- **THE TASK**: Give back the whole listing exactly as it is written.

--- START ---

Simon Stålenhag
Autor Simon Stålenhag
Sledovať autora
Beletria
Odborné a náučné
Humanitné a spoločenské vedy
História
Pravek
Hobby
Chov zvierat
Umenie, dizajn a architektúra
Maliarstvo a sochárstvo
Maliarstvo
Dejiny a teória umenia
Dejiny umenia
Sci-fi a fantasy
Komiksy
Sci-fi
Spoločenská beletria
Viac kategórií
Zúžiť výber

--- END ---

- **EXPECTED ANSWER**:
Simon Stålenhag
Autor Simon Stålenhag
Sledovať autora
Beletria
Odborné a náučné
Humanitné a spoločenské vedy
História
Pravek
Hobby
Chov zvierat
Umenie, dizajn a architektúra
Maliarstvo a sochárstvo
Maliarstvo
Dejiny a teória umenia
Dejiny umenia
Sci-fi a fantasy
Komiksy
Sci-fi
Spoločenská beletria
Viac kategórií
Zúžiť výber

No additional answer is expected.